[[ Exercise material, beginning ]]

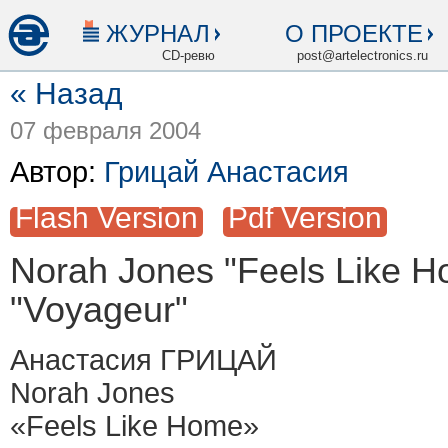
ЖУРНАЛ
О ПРОЕКТЕ
CD-ревю
post@artelectronics.ru
« Назад
07 февраля 2004
Автор:
Грицай Анастасия
Flash Version
Pdf Version
Norah Jones "Feels Like H
"Voyageur"
Анастасия ГРИЦАЙ
Norah Jones
«Feels Like Home»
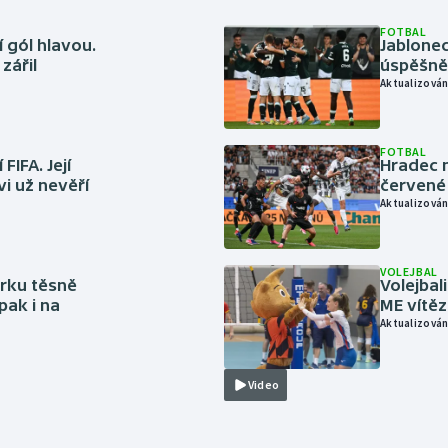
FOTBAL
 gól hlavou.
Jablonec
zářil
úspěšně 
Aktualizován
FOTBAL
FIFA. Její
Hradec n
vi už nevěří
červené
Aktualizován
VOLEJBAL
rku těsně
Volejbal
pak i na
ME vítě
Aktualizován
Video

[[ Exercise material, end ]]

▶ [Your task]:
Output, word for word, the full listing above, with no pictures.

▶ [Reply]:
ЖУРНАЛ
О ПРОЕКТЕ
CD-ревю
post@artelectronics.ru
« Назад
07 февраля 2004
Автор:
Грицай Анастасия
Flash Version
Pdf Version
Norah Jones "Feels Like H
"Voyageur"
Анастасия ГРИЦАЙ
Norah Jones
«Feels Like Home»
FOTBAL
 gól hlavou.
Jablonec
zářil
úspěšně 
Aktualizován
FOTBAL
FIFA. Její
Hradec n
vi už nevěří
červené
Aktualizován
VOLEJBAL
rku těsně
Volejbal
pak i na
ME vítě
Aktualizován
Video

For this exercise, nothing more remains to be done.